The person behind the scrapping of a review into the way the NHS worked in the capital, the then Health Secretary Andrew Lansley, divided opinion as his move had two major implications. On the one hand, it meant that several A&E departments earmarked for closure were saved, but on the other, key reforms seen as vital to improving overall care for patients were swept aside.
Due to dissatisfaction with the move by Mr Lansley, many doctors and people in management positions within NHS London had considered their futures. Not long after the move, which came shortly after Mr Lansley was appointed to his new post, former chair Sir Richard Sykes, who previously worked for GlaxoSmithKline in a similar job, had resigned from his role.

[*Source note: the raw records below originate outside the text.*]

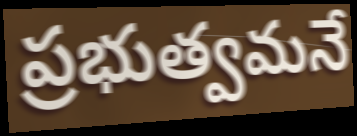
ప్రభుత్వమనేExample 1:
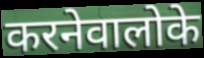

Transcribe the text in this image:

करनेवालोके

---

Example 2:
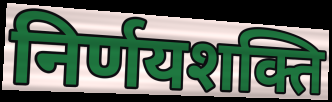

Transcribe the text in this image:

निर्णयशक्ति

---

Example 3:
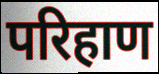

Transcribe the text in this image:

परिहाण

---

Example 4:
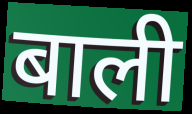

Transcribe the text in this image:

बाली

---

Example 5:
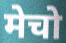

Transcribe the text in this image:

मेचो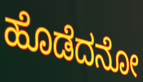
ಹೊಡೆದನೋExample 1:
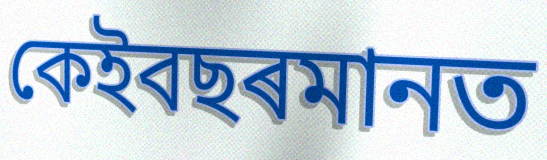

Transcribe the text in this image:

কেইবছৰমানত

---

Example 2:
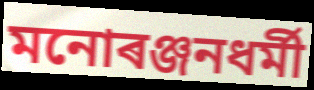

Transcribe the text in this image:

মনোৰঞ্জনধৰ্মী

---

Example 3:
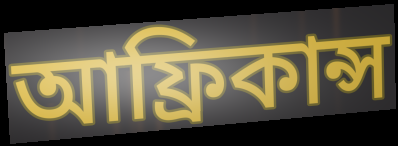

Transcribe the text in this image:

আফ্ৰিকান্স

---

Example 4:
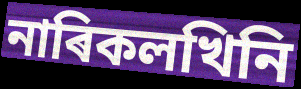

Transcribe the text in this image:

নাৰিকলখিনি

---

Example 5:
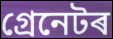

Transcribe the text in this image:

গ্ৰেনেটৰ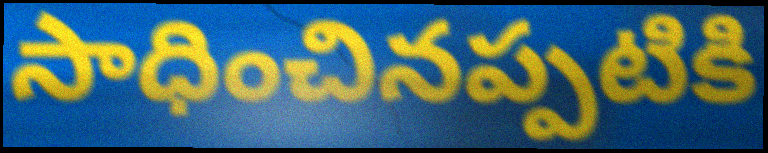
సాధించినప్పటికిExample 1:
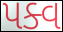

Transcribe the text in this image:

પક્વ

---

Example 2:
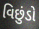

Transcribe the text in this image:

વિછુંડો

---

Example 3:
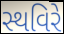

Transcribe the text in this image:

સ્થવિરે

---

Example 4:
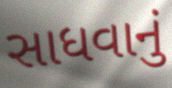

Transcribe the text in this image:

સાધવાનું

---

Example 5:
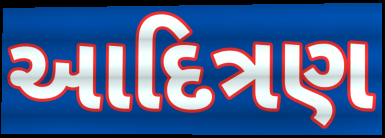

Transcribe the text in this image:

આદિત્રણ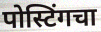
पोस्टिंगचा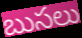
బుసలు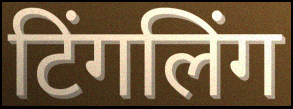
टिंगलिंगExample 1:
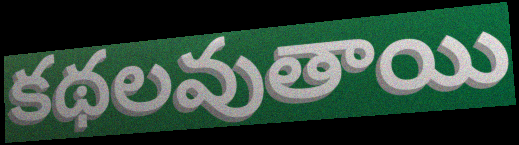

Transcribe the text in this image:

కథలవుతాయి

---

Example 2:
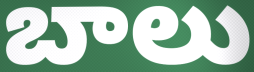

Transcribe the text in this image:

బాలు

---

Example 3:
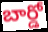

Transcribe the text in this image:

బార్డో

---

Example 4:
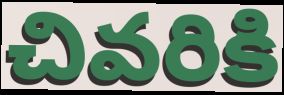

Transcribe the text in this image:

చివరికి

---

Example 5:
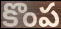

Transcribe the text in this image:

కొంపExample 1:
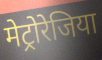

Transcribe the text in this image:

मेट्रोरेजिया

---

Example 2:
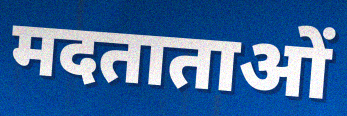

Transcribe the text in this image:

मदताताओं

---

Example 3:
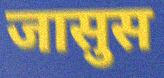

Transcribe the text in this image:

जासुस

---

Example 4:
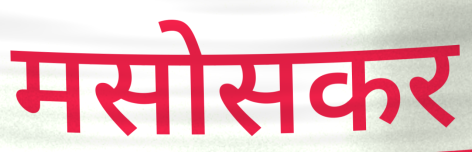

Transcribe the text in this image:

मसोसकर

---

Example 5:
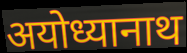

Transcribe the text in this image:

अयोध्यानाथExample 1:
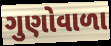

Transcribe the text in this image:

ગુણોવાળા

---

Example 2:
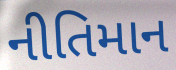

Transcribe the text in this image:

નીતિમાન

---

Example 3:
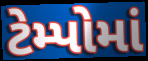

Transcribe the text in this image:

ટેમ્પોમાં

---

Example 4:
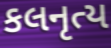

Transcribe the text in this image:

કલનૃત્ય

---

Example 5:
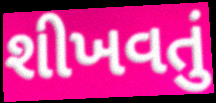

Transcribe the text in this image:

શીખવતું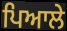
ਪਿਆਲੇ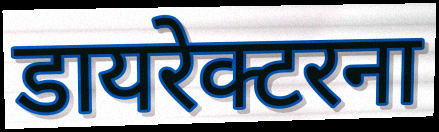
डायरेक्टरना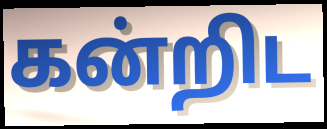
கன்றிடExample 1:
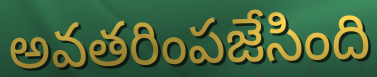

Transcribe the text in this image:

అవతరింపజేసింది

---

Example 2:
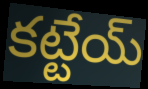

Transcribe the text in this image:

కట్టేయ్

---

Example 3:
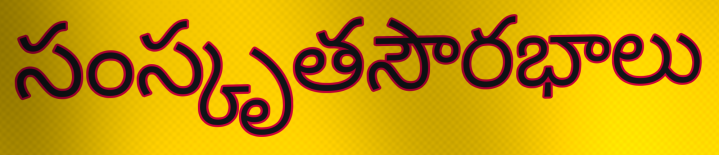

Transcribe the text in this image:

సంస్కృతసౌరభాలు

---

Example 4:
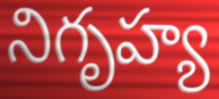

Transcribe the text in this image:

నిగృహ్య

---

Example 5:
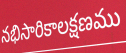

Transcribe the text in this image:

నభిసారికాలక్షణముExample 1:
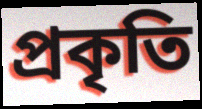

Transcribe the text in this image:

প্রকৃতি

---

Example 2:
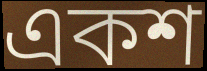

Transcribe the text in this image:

একশ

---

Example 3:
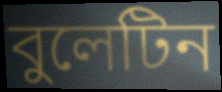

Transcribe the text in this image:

বুলেটিন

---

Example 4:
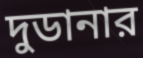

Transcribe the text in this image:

দুডানার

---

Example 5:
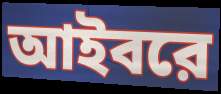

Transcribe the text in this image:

আইবরে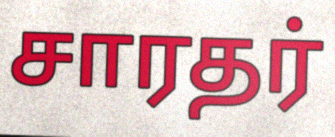
சாரதர்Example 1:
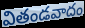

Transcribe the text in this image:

వితండవాదం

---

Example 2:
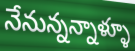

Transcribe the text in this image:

నేనున్నన్నాళ్ళూ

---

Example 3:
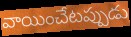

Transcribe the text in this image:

వాయించేటప్పుడు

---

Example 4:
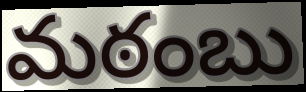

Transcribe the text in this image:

మఠంబు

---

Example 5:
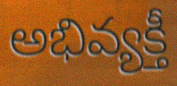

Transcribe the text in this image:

అభివ్యక్తీ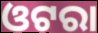
ଓଟରାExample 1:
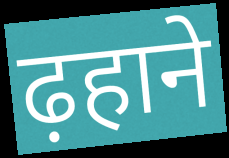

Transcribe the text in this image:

ढ़हाने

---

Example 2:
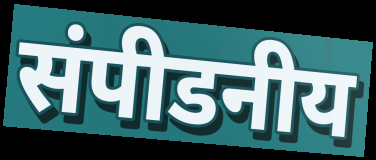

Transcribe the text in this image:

संपीडनीय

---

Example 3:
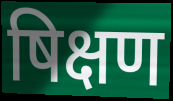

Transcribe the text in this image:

षिक्षण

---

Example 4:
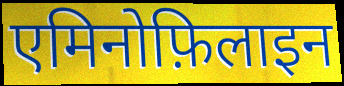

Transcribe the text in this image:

एमिनोफ़िलाइन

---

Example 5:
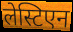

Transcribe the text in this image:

लेस्टिएनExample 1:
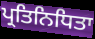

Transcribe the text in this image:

ਪ੍ਰਤਿਨਿਧਿਤਾ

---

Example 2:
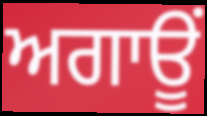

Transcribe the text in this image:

Aside from the closure of some A&E departments, another proposal from former Health Minister Lord Darzi pushed the idea of ‘super surgeries’, which would partially take on the role vacated by closed A&E departments. Given their absence and a combined £5bn deficit for London’s health service, patients could be the ones most likely to lose out.
Economic benefits ignored
Patients who might visit the First4Lawyers resource hub for information would have benefitted greatly from the construction of super surgeries, especially if access to their nearest hospital is limited for some reason. The wider economy could have benefitted too in terms of job creation, especially at a time when the financial legacy of last year’s Olympic Games has faded.
Each super surgery would require a whole team of builders for the construction process from start to finish, which would have created at least some temporary roles. Once complete, each surgery will have a number of vacancies to fill, which would instantly mean more permanent roles for people out of work and medical graduates to apply for.
In the meantime, a new review was published by Imperial College, but it wasn’t quite as far-reaching in coming up with solutions to the problems the NHs in London is currently facing. The dual issues of tackling the deficit and trying to deliver improved care for all patients are proving to be tough.